Given instruction 1 -
Transcribe the stretch of the records from the line containing "family: Sphecidae" through the line containing "genus: Calceolaria", keeping every line exactly as it appears.

Selection -
▼▼▼

With the Profile Summary Score value calculated by the above three strategies separately, we then utilize the neighborhood ordering method (Elmagarmid et al., 2007) to identify “possible duplicate pairs” as follows: firstly, sorting the Profile Summary Score of all profiles in ascending order, and then comparing each score with the following scores in turn. This action enhances screening efficiency. When the difference between the two scores is less than 0.0001% (an empirical chosen value), we consider these two corresponding profiles as “potential duplicates”. Compared with the algorithm that analyzes profiles one by one, this method changes the time complexity from O(n²) to O(n). The “potential duplicate pairs” obtained by the three strategies separately are then merged together, as a single “possible duplicate pairs” list (Figure 1).

With the “potential duplicates” list, Programs M00 are targeted screening by performing manual one-by-one duplicates checks or automatic checks on the list of “potential duplicates” created during the crude screening (i.e., N01). These checks can help us determine whether the “potential duplicates” identified in the crude screening are “exact duplicates” or fall into other categories of duplicates. This code checks for duplicates, triplicates, quadruplicates, etc. According to the seven criteria proposed in the Section 2.2, seven corresponding checks have been implemented here (adapted from Gronell and Wijffels (2008) and expertise within IQuOD). The checks can be categorized into two groups: “spatial-temporal checks” and “data record checks”, as illustrated in Figure 2. During spatial-temporal checks, we assess whether the identified data is measured simultaneously but at different locations or if it is measured simultaneously and is co-located. The data record checks include correlation, truncation, layer-by-layer, exact duplicates, and interpolation (missing data) checks. The correlation check determines whether the correlation coefficients of temperature (or salinity) and depth of the profiles are consistent. If they are identical, it indicates that data is contaminated by numerical scaling or translation.

▲▲▲

Provided information -
▼▼▼

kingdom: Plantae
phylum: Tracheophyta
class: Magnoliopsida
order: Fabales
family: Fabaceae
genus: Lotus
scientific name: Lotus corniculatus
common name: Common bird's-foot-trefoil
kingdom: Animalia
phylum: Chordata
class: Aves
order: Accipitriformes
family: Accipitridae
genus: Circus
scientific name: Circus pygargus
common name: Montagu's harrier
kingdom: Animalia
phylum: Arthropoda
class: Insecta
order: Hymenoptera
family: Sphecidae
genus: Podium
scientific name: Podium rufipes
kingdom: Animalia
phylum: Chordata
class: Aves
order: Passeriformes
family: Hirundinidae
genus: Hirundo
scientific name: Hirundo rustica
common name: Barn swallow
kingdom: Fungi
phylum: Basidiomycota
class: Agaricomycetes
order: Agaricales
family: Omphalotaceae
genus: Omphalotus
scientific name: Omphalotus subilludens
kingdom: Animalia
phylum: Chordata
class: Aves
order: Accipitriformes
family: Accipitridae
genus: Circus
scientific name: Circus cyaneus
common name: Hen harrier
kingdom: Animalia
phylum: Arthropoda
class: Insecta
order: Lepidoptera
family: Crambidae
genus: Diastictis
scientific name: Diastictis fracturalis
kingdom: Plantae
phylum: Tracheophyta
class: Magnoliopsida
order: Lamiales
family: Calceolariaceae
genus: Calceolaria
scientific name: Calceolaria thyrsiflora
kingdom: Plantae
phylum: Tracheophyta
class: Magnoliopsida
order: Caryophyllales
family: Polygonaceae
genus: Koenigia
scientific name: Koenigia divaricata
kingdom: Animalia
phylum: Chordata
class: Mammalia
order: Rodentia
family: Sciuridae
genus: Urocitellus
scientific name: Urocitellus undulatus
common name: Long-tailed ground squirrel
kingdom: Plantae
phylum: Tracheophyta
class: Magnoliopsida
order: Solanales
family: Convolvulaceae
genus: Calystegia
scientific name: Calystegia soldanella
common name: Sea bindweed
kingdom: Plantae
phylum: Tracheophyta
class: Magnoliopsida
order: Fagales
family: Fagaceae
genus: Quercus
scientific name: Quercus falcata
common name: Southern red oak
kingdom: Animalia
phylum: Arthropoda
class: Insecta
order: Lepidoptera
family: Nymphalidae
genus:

▲▲▲

Given instruction 2 -
Reproduce word for word the stretch of the passage on duplicate screening from "With the Profile" through "list (Figure 1).".

Exercise response 1 -
family: Sphecidae
genus: Podium
scientific name: Podium rufipes
kingdom: Animalia
phylum: Chordata
class: Aves
order: Passeriformes
family: Hirundinidae
genus: Hirundo
scientific name: Hirundo rustica
common name: Barn swallow
kingdom: Fungi
phylum: Basidiomycota
class: Agaricomycetes
order: Agaricales
family: Omphalotaceae
genus: Omphalotus
scientific name: Omphalotus subilludens
kingdom: Animalia
phylum: Chordata
class: Aves
order: Accipitriformes
family: Accipitridae
genus: Circus
scientific name: Circus cyaneus
common name: Hen harrier
kingdom: Animalia
phylum: Arthropoda
class: Insecta
order: Lepidoptera
family: Crambidae
genus: Diastictis
scientific name: Diastictis fracturalis
kingdom: Plantae
phylum: Tracheophyta
class: Magnoliopsida
order: Lamiales
family: Calceolariaceae
genus: Calceolaria

Exercise response 2 -
With the Profile Summary Score value calculated by the above three strategies separately, we then utilize the neighborhood ordering method (Elmagarmid et al., 2007) to identify “possible duplicate pairs” as follows: firstly, sorting the Profile Summary Score of all profiles in ascending order, and then comparing each score with the following scores in turn. This action enhances screening efficiency. When the difference between the two scores is less than 0.0001% (an empirical chosen value), we consider these two corresponding profiles as “potential duplicates”. Compared with the algorithm that analyzes profiles one by one, this method changes the time complexity from O(n²) to O(n). The “potential duplicate pairs” obtained by the three strategies separately are then merged together, as a single “possible duplicate pairs” list (Figure 1).